New Year’s Eve In Times Square: Crowd Does Not Include Mayor


New Year’s Eve in New York’s famed Times Square is, as usual, expected to draw a crowd of more than one million strong as people pile into the Big Apple from all over the world to watch the ceremonial ball drop, signaling the end of 2013 and the start of another 365-day trip around the sun.

But that million-plus crowd will be missing one rather important figure: New York’s mayor. This is the final year and, in fact, the final night of Mayor Michael Bloomberg’s 12 years in office as chief executive of the United States’ largest city. But it will be the first time since he has held office that Bloomberg is staying out of Times Square on New Year’s Eve, Fox News reports.

Bloomberg usually presses the ceremonial button that starts the countdown as the massive, nearly six-ton ball, bedazzled in more than 2,500 Waterford crystals, by a CBS News count, begins its 10-second descent — hitting bottom as the clock strikes midnight to ring out the old year and ring in the new.

Bloomberg has said that he plans to spend his final moments as mayor not mixing with Ryan Seacrest — host of the ball-dropping ceremony — and a million more of his closest friends, but instead with his family.

Incoming Mayor Bill de Blasio will be a little bit busy at the time the ball is dropping on New Year’s Eve. His swearing-in as the latest in New York City’s line of 109 mayors since the office was created by Dutch colonists in 1665, is scheduled for 12:01 am at de Blasio’s home in Brooklyn.

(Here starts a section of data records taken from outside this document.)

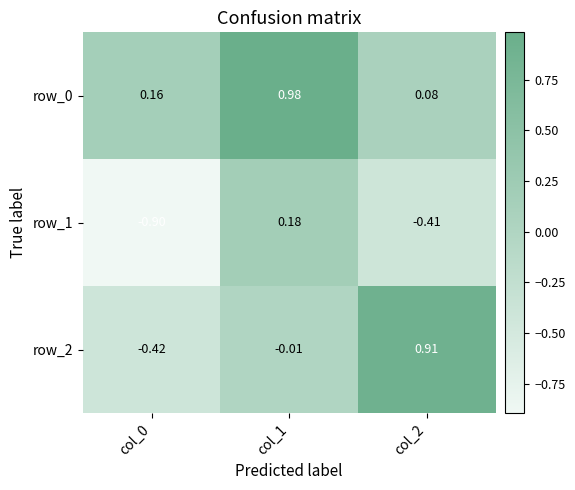

What is the difference between the row_2 values at col_2 and col_0?

1.3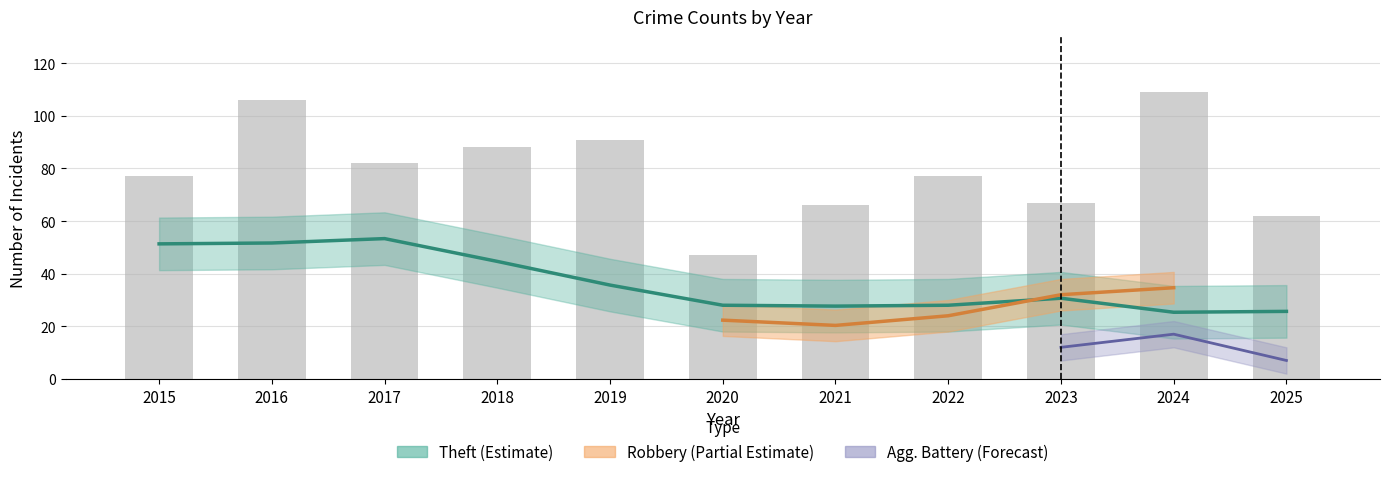

What is the sum of the Theft values at 2018 and 2023?

70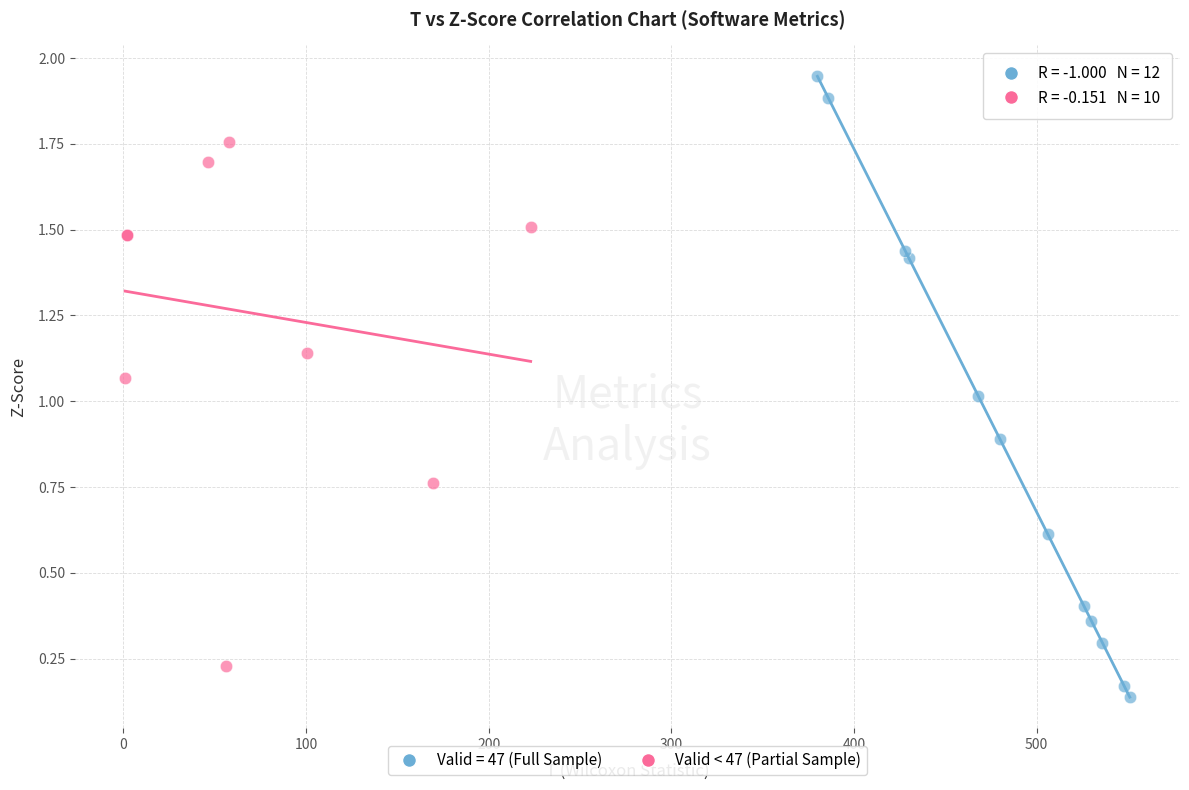

Which series contains the lowest Y value?

Valid = 47 (Full Sample)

A public swearing-in for the new mayor takes place at City Hall at noon on New Year’s Day.

While controversial for his attempts to regulate personal behavior such as smoking and consumption of large, sugar-filled soft-drinks — as well as for his outspoken advocacy of gun control— Bloomberg’s mayoralty has been a financial boon to the city. According to a recent report cited by The Washington Post, Bloomberg, a multi-billionaire businessman, pumped about $650 million of his personal money into New York City operations.

On New Year’s Eve, that gravy train stops running. New Mayor de Blasio, 52, is a lifelong public servant and political activist who probably won’t be able to afford the luxury of taking just $1 per year in salary, as 71-year-old Bloomberg did.

Instead of Bloomberg, Supreme Court Justice Sonia Sotomayor, a native of New York City, will do the honors of setting the ball on its downward journey into next year.